Steve Brotherstone
- Full name: Steven James Brotherstone
- Born: 16 April 1971 (age 54) Duns, Scotland
- Height: 183 cm (6 ft 0 in)
- Weight: 104 kg (229 lb; 16 st 5 lb)
- Occupation(s): Rugby player

Rugby union career
- Position(s): Hooker

Senior career
- Years: Team / Apps / (Points)
- 1998–: Edinburgh Reivers /  / ()
- 1999–2000: CA Brive /  / ()
- 2000: Northampton Saints / 20 / (0)
- 2002–2002: Newcastle Falcons / 16 / (0)
- 2003–2003: Gloucester Rugby / 6 / (0)
- Correct as of 7 October 2017

International career
- Years: Team / Apps / (Points)
- 1999–2002: Scotland / 8
- 2000–2002: Scotland A
- Correct as of 7 October 2017

= Steve Brotherstone =

Scotland international rugby union player

Steve Brotherstone (born 16 April 1971) is a former professional rugby union player who won eight caps for Scotland 1999–2002. He played at hooker and his career included appearances for Edinburgh Reivers, Brive, Newcastle Falcons, Northampton Saints and Gloucester Rugby.

==Early life==
Brotherstone was born 16 April 1971 in Duns.

==Club rugby==
In 1998 when the Scottish Rugby Union (SRU) formed super-districts, Brotherstone signed for Edinburgh Reivers.

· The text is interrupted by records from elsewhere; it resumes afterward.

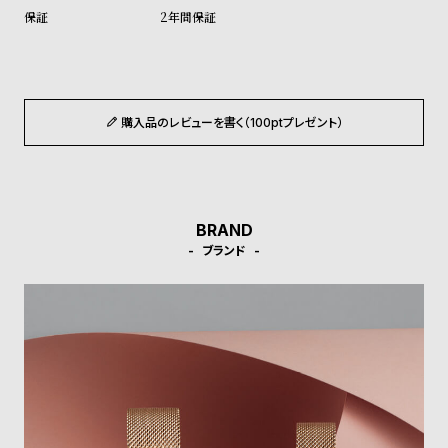
ル
ル
2年間保証
ト
ウ
ォ
ッ
チ
購入品のレビューを書く（100ptプレゼント）
バ
ン
ド
BRAND
そ
限
ブランド
の
定
他
/
の
別
商
注
品
モ
デ
ル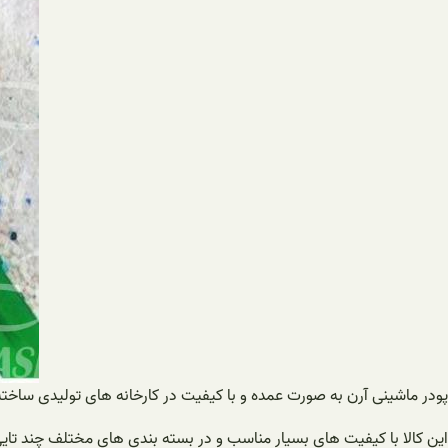
پودر ماشینی آرن به صورت عمده و با کیفیت در کارخانه های تولیدی ساخته 
این کالا با کیفیت های بسیار مناسب و در بسته بندی های مختلف چند تایی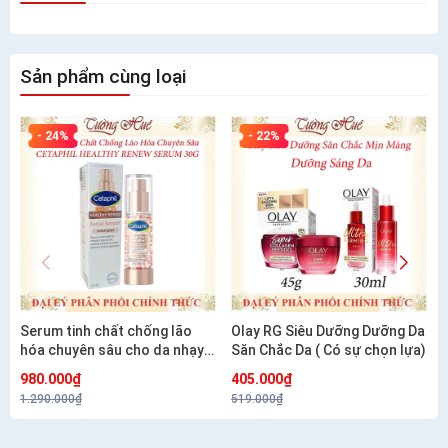
Sản phẩm cùng loại
- 24%
- 22%
Serum tinh chất chống lão
Olay RG Siêu Dưỡng Dưỡng Da
hóa chuyên sâu cho da nhạy
Săn Chắc Da ( Có sự chọn lựa)
cảm CETAPHIL HEALTHY
980.000₫
405.000₫
RENEW SERUM 30G
1.290.000₫
519.000₫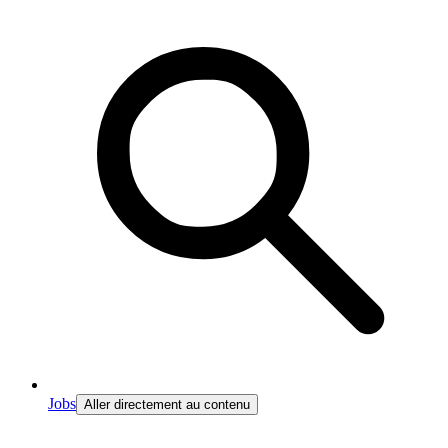
Jobs
Aller directement au contenu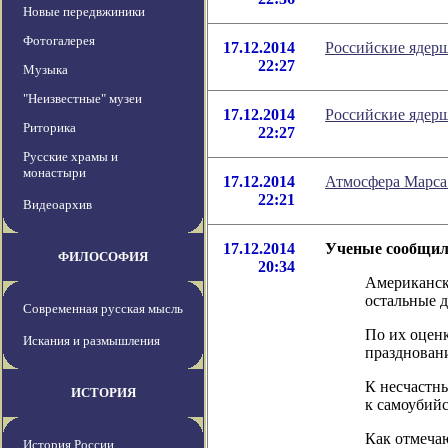
Новые передвжиники
Фотогалерея
17.12.2014
Российские ядер
22:27
Музыка
"Неизвестные" музеи
17.12.2014
Российские ядер
Риторика
22:27
Русские храмы и
монастыри
17.12.2014
Атмосфера Марса
22:21
Видеоархив
17.12.2014
Ученые сообщили
ФИЛОСОФИЯ
20:34
Американски
остальные д
Современная русская мысль
По их оцен
Искания и размышления
праздновани
К несчастны
ИСТОРИЯ
к самоубий
Как отмеча
История России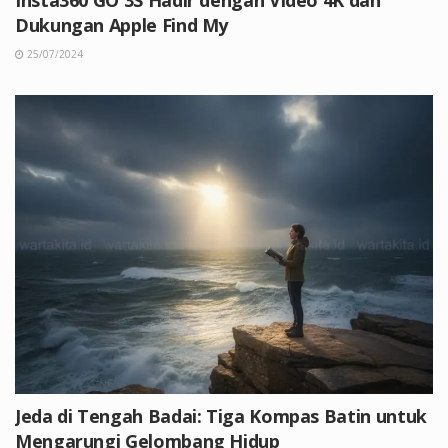
Dukungan Apple Find My
25/07/2024
Jeda di Tengah Badai: Tiga Kompas Batin untuk
Mengarungi Gelombang Hidup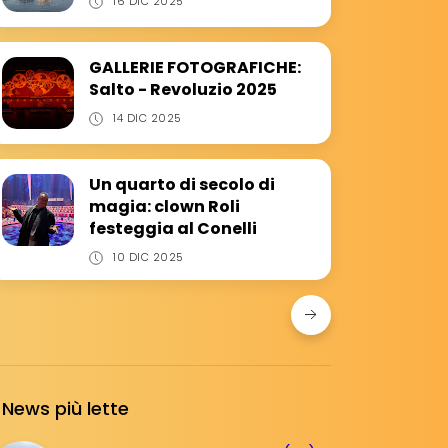
16 DIC 2025
GALLERIE FOTOGRAFICHE:
Salto - Revoluzio 2025
14 DIC 2025
Un quarto di secolo di
magia: clown Roli
festeggia al Conelli
10 DIC 2025
News più lette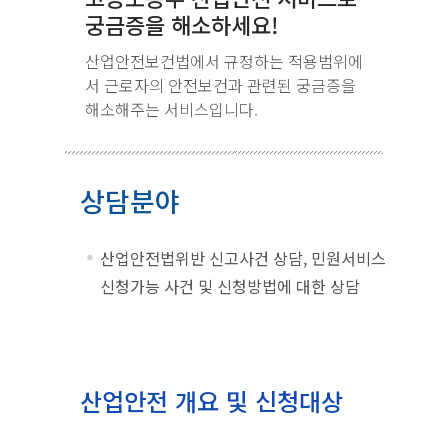
궁금증을 해소하세요!
산업안전보건법에서 규정하는 적용범위에
서 근로자의 안전보건과 관련된 궁금증을
해소해주는 서비스입니다.
상담분야
산업안전법위반 신고사건 상담, 민원서비스
신청가능 사건 및 신청방법에 대한 상담
산업안전 개요 및 신청대상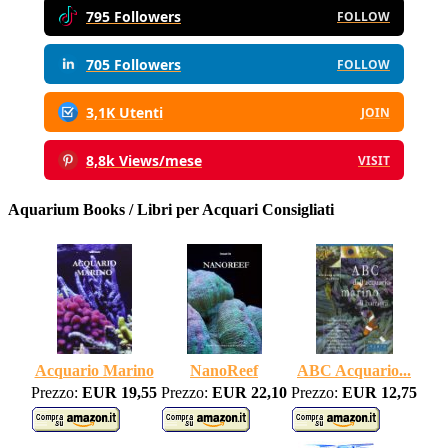
795 Followers
FOLLOW
705 Followers
FOLLOW
3,1K Utenti
JOIN
8,8k Views/mese
VISIT
Aquarium Books / Libri per Acquari Consigliati
Acquario Marino
NanoReef
ABC Acquario...
Prezzo:
EUR 19,55
Prezzo:
EUR 22,10
Prezzo:
EUR 12,75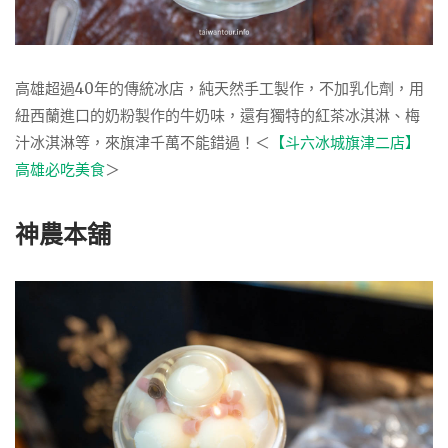
高雄超過40年的傳統冰店，純天然手工製作，不加乳化劑，用
紐西蘭進口的奶粉製作的牛奶味，還有獨特的紅茶冰淇淋、梅
汁冰淇淋等，來旗津千萬不能錯過！＜
【斗六冰城旗津二店】
高雄必吃美食
＞
神農本舖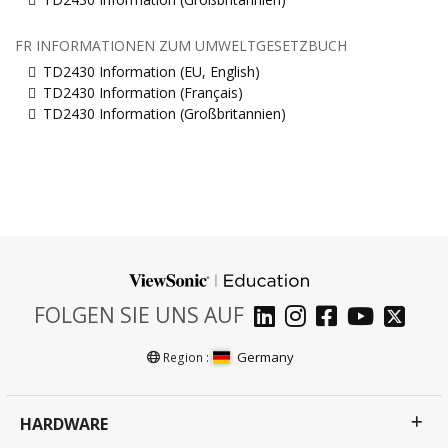
FR INFORMATIONEN ZUM UMWELTGESETZBUCH
TD2430 Information (EU, English)
TD2430 Information (Français)
TD2430 Information (Großbritannien)
FOLGEN SIE UNS AUF
Germany
Region :
HARDWARE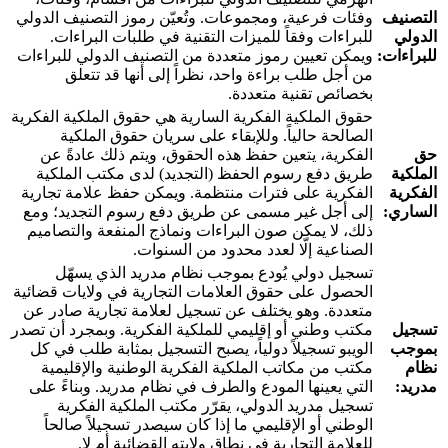
التصنيف
وفئات فرعية، ومجموعات. وتُعيّن رموز التصنيف الدولي
الدولي
للبراءات وفقاً للميزات التقنية في طلبات البراءات.
للبراءات:
ويمكن تعيين رموز متعددة من التصنيف الدولي للبراءات
من أجل طلب براءة واحد، نظراً إلى أنها قد تتعلق
بخصائص تقنية متعددة.
حقوق الملكية الفكرية السارية هي حقوق الملكية الفكرية
الصالحة حالياً. وللإبقاء على سريان حقوق الملكية
حق
الفكرية، يتعين حفظ هذه الحقوق، ويتم ذلك عادةً عن
الملكية
طريق دفع رسوم الحفظ (التجديد) لدى مكتب الملكية
الفكرية
الفكرية على فترات منتظمة. ويمكن حفظ علامة تجارية
الساري:
إلى أجل غير مسمى عن طريق دفع رسوم التجديد؛ ومع
ذلك، لا يمكن صون البراءات ونماذج المنفعة والتصاميم
الصناعية إلّا لعدد محدود من السنوات.
تسجيل دولي يُودع بموجب نظام مدريد الذي يسهّل
الحصول على حقوق العلامات التجارية في ولايات قضائية
متعددة. وهو يختلف عن تسجيل لعلامة تجارية صادر عن
تسجيل
مكتب وطني أو إقليمي للملكية الفكرية. وبمجرد أن تصدر
بموجب
الويبو تسجيلاً دولياً، يصبح التسجيل بمثابة طلب في كل
نظام
مكتب من مكاتب الملكية الفكرية الوطنية والإقليمية
مدريد:
التي يعينها المودع والطرف في نظام مدريد. وبناءً على
تسجيل مدريد الدولي، يقرّر مكتب الملكية الفكرية
الوطني أو الإقليمي ما إذا كان سيصدر تسجيلاً صالحاً
للعلامة التجارية في نطاق ولايته القضائية أم لا.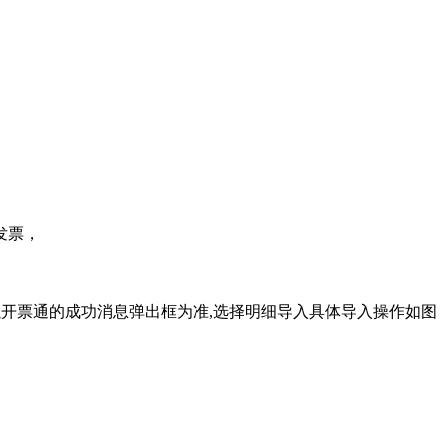
发票，
开票通的成功消息弹出框为准,选择明细导入
具体导入操作如图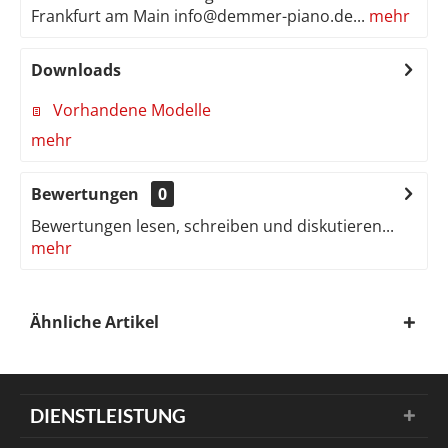
Frankfurt am Main info@demmer-piano.de...
mehr
Downloads
Vorhandene Modelle
mehr
Bewertungen
0
Bewertungen lesen, schreiben und diskutieren...
mehr
Ähnliche Artikel
DIENSTLEISTUNG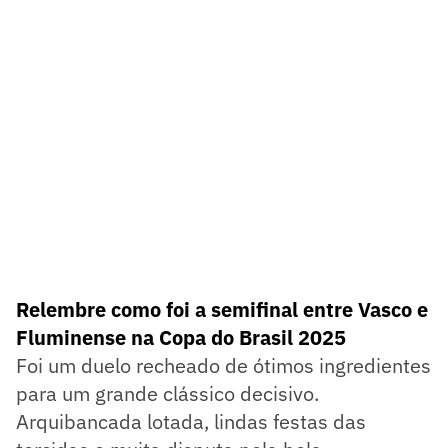
Relembre como foi a semifinal entre Vasco e
Fluminense na Copa do Brasil 2025
Foi um duelo recheado de ótimos ingredientes
para um grande clássico decisivo.
Arquibancada lotada, lindas festas das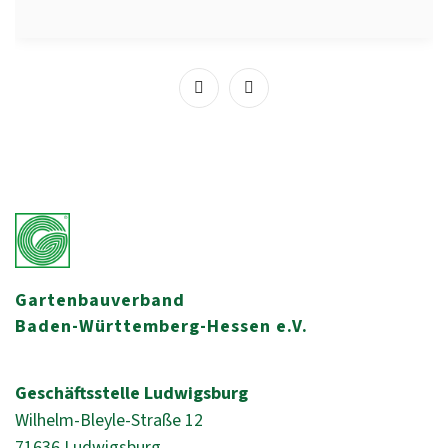
Gartenbauverband
Baden-Württemberg-Hessen e.V.
Geschäftsstelle Ludwigsburg
Wilhelm-Bleyle-Straße 12
71636 Ludwigsburg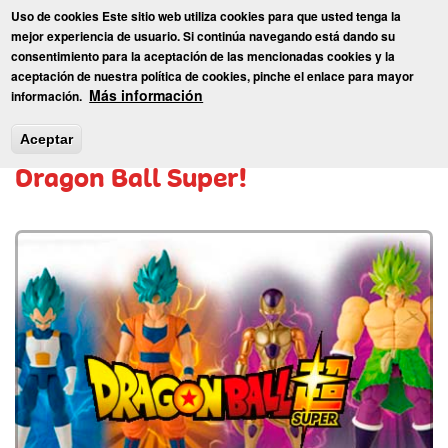
Pasar
Uso de cookies Este sitio web utiliza cookies para que usted tenga la
al
Toggl
mejor experiencia de usuario. Si continúa navegando está dando su
contenido
consentimiento para la aceptación de las mencionadas cookies y la
principal
aceptación de nuestra política de cookies, pinche el enlace para mayor
Inicio
»
Blog
» ¡Nuevas figuras Limit Breakers de Dragon Ball
Más información
información.
Super!
¡Nuevas figuras Limit Breakers de
Aceptar
Dragon Ball Super!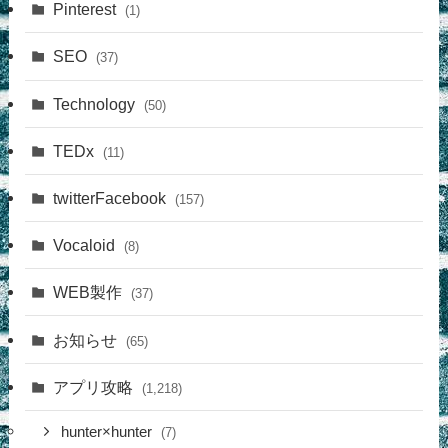
Pinterest
(1)
SEO
(37)
Technology
(50)
TEDx
(11)
twitterFacebook
(157)
Vocaloid
(8)
WEB製作
(37)
お知らせ
(65)
アプリ攻略
(1,218)
hunter×hunter
(7)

In 2000 appeared in French Cup final for Brive.

In 2002 he joined Newcastle Falcons on loan.

In 2002 he was signed by Gloucester Rugby.

==International career==
Brotherstone made his debut for Scotland against Ireland at Murrayfield on 20 March 1999.

He played on the 2000 tour of New Zealand. In November 2000, after playing in seven tests, he was dropped to the Scotland A side. He returned for a final appearance for Scotland on a tour of North America as a substitute against Canada at Vancouver on 15 June 2002.

In 2004 he retired from his playing career.